If someone had told me that soon I’ll be narrating the story of how my dad was murdered by a policeman, I would have given him a piece of my fist.

 

We were having lunch when the bangs on the door came. My mum, my siblings, and I halted our meal. Chukwuemeka ran off towards the door. 

 

“Sha!” Mum hushed him, “Sit down!”

 

She tightened the loose ends of her wrapper and walked towards the door.

 

“Who’s there?”

 

“It is me, Ma Boi. Open the door!” A woman’s voice trailed off. Half screaming, half crying. My mother hesitated for a while and later bolted the door open to reveal Ma Boi, our next-door neighbour, and a good friend of hers. She stood there, looking abnormal. So abnormal. The Ma Boi I knew will never visit someone without wearing a high-heeled shoe but this very day, she came to our apartment barefooted. My mother did not notice this. 

 

She will think later, ‘Maybe, if I had known I wouldn’t have opened the door. To make the story untrue. To make it unreal’.

 

Ma Boi stared strangely at my mother.

 

“Ma Boi, what is the problem? Why are you staring at me like that? What is it? O gini?” My mum questioned.

 

“Are your children in?’

 

“Yes….” My mother turned to us to make sure we were intact. “What…”

 

“Take them inside,” Ma Boi said and dragged herself in. We greeted her, she nodded and gave a mischievous smile. 

 

Without any argument, my mother bolted the door quietly and asked us to get inside. Moments later, she let out a deafening scream. We ran back to the sitting room and there was she was. A fading shadow of herself. We watched in hysteria. 

 

Jide obi gi, hold your heart!’ Ma Boi held her. 

 

Remembering this moment in my life sends daggers to my heart.
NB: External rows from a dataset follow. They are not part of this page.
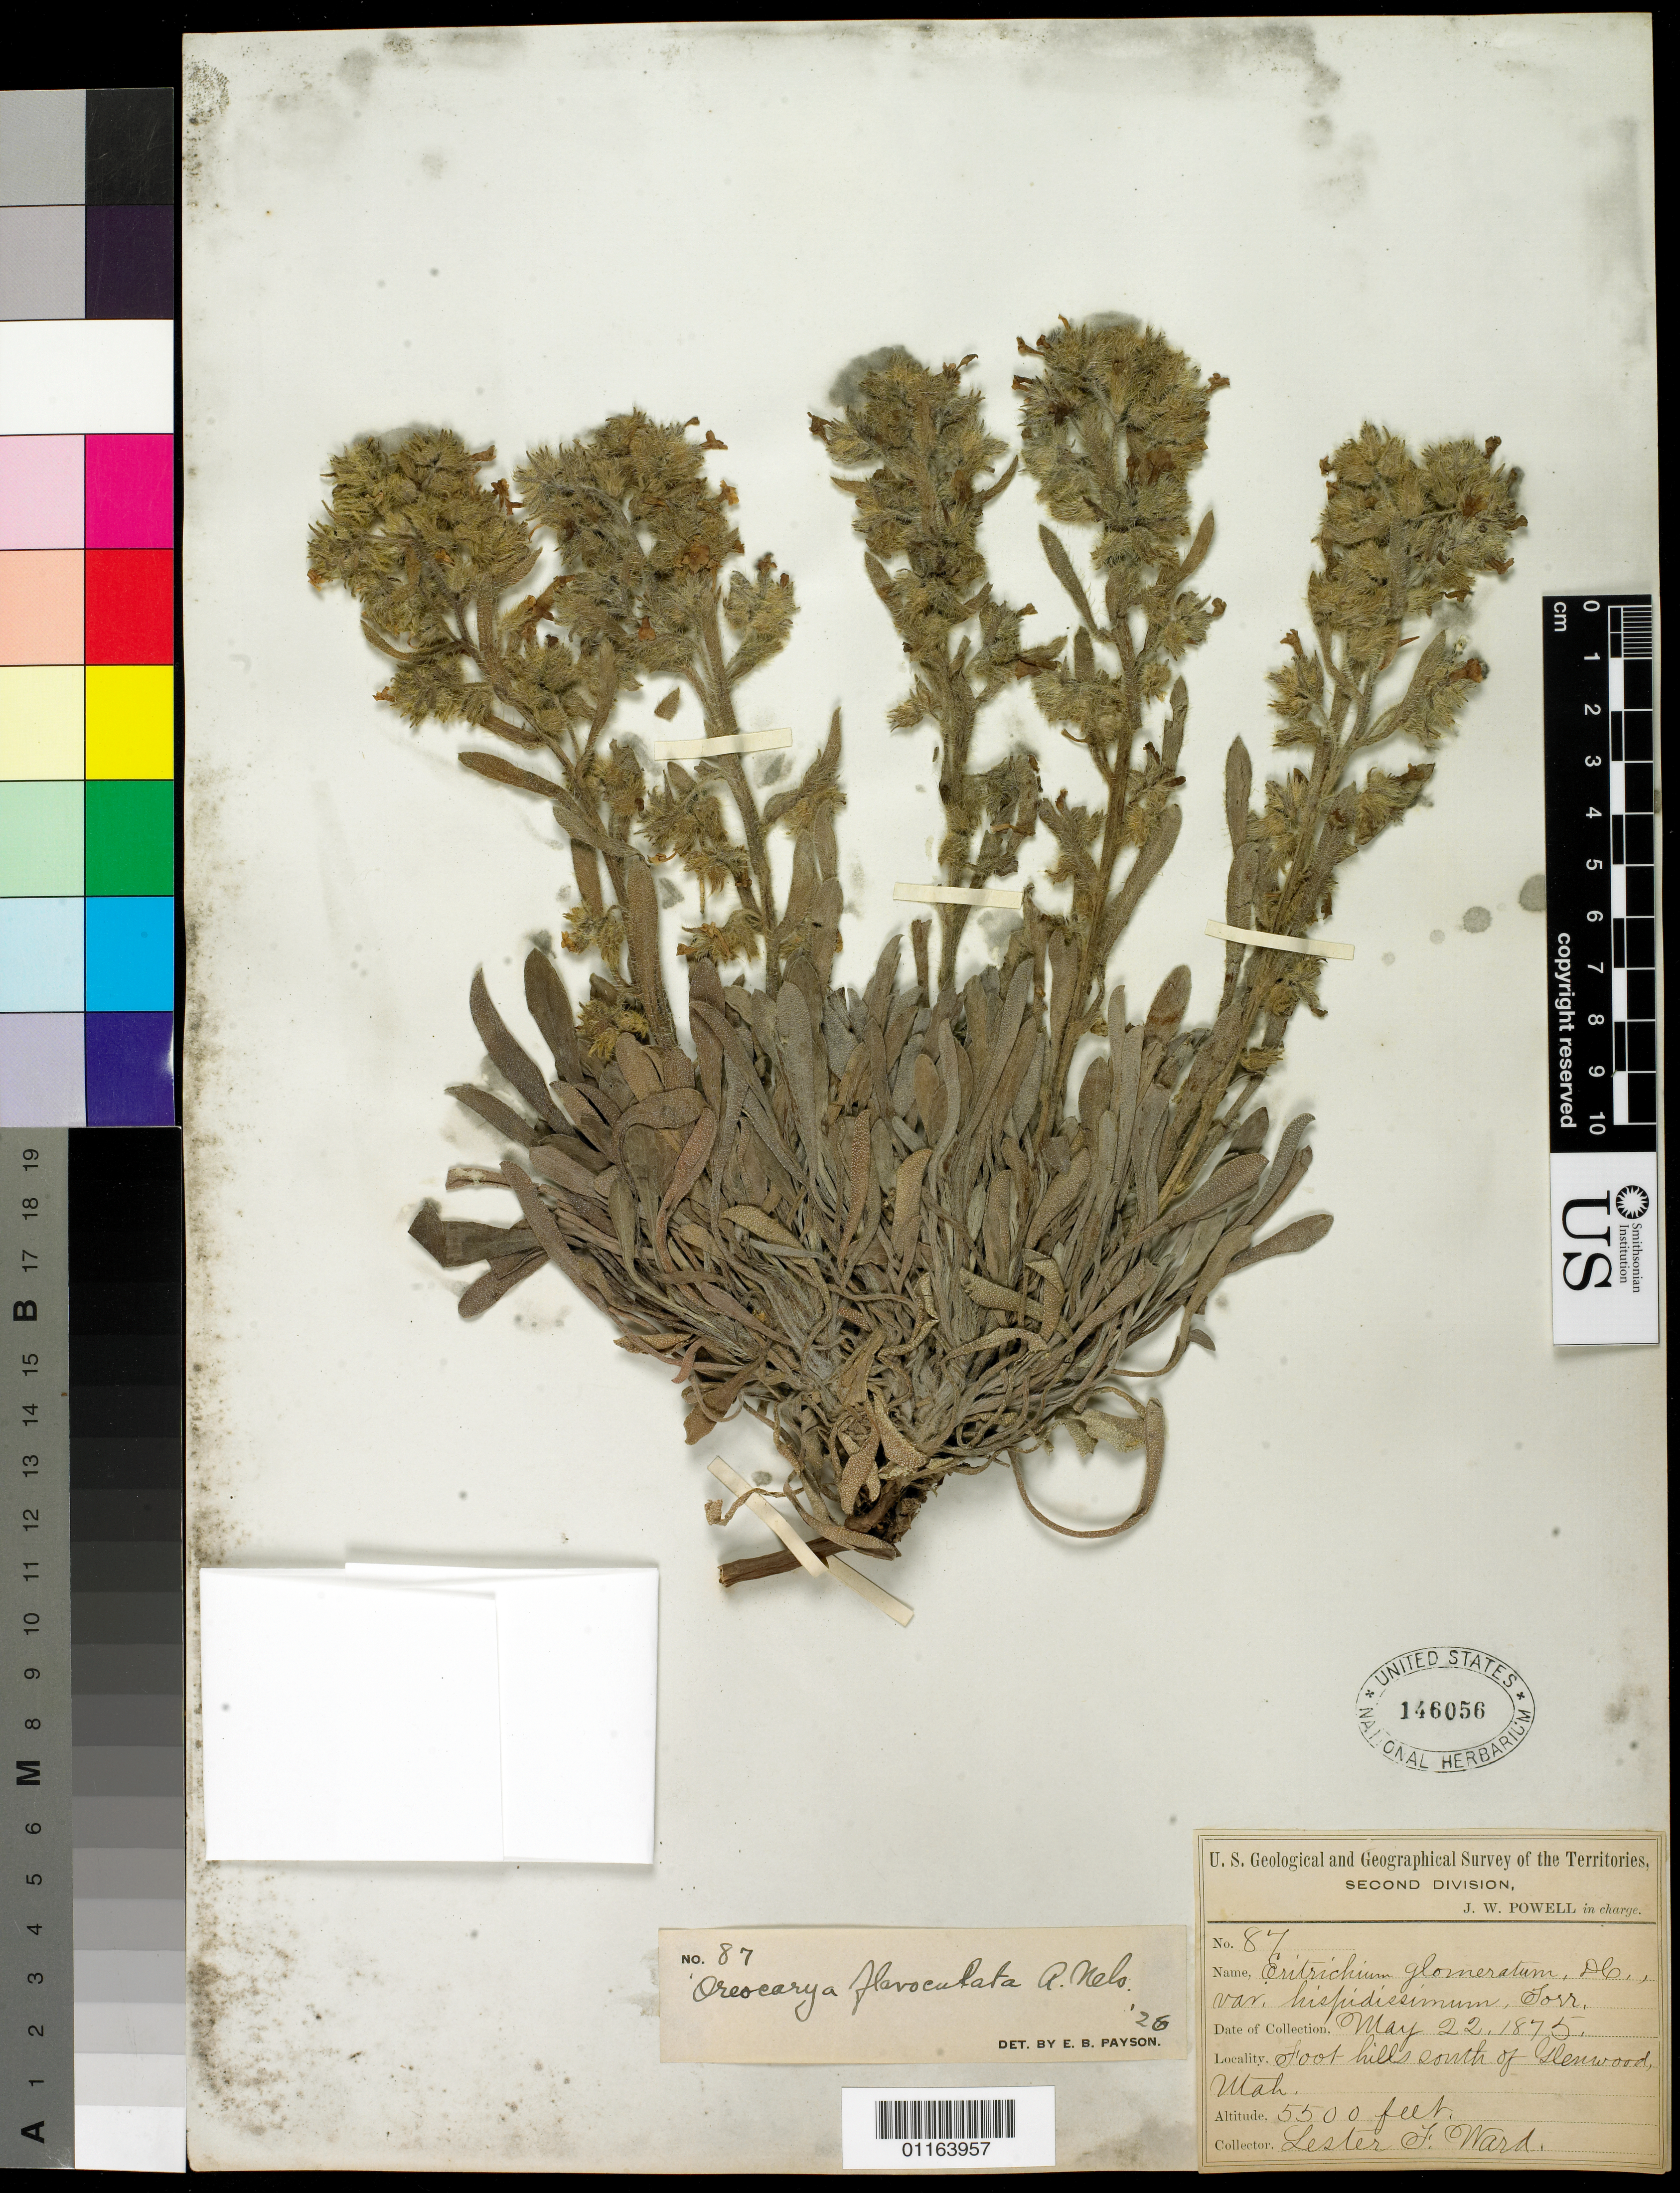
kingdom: Plantae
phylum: Tracheophyta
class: Magnoliopsida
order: Boraginales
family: Boraginaceae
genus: Oreocarya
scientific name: Oreocarya flavoculata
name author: A. Nelson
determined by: Payson, E. B.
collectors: L. F. Ward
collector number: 87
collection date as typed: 22 May 1875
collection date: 1875-05-22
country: United States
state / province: Utah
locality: Foot Hills south of Glenwood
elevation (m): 1676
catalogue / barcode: US 146056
The shock has not left me. Father was gone! The story was everywhere.

 

My dad was our Guardian Angel. He was our shield and he stood for us when no one was there. He loved us and always told us that we were the only thing he could boast of in the whole wide world. He gave us what most fathers could not give their families.

 

“You all are the reason I am still standing. I will fall if anything happens to any of you.” He would say to us and then, we would wrap ourselves in his arms, clenching so tight so that nothing will take him away from us. Mum would watch us for some time and then throw herself around us and we would be silent breathing into each other’s nostrils; stirring an atmosphere of pure harmony.

 

All these will now and in the future become memories. Memories of my father who was unjustly killed by a psychopath of a policeman. 

 

A Passer-by who saw what transpired narrated that my dad harmlessly confronted the policeman who was molesting a young female hawker. He questioned him on why he was traumatizing the helpless girl. He suddenly became aggressive and pulled the trigger at him. He picked race afterwards.

 

Later, he was caught, but nothing was done. We trended on social media for so many weeks and stayed indoors for our security. Just like how it started, the dust died down, dad was buried and the policeman disappeared unscathed. 

 

Our home without my father would be a misery of a lifetime and a void place to dwell. To get justice for him will be a journey. I am ready to walk down that road for the love he shared, for the kindness he freely gave, and for the darling, he proved to be.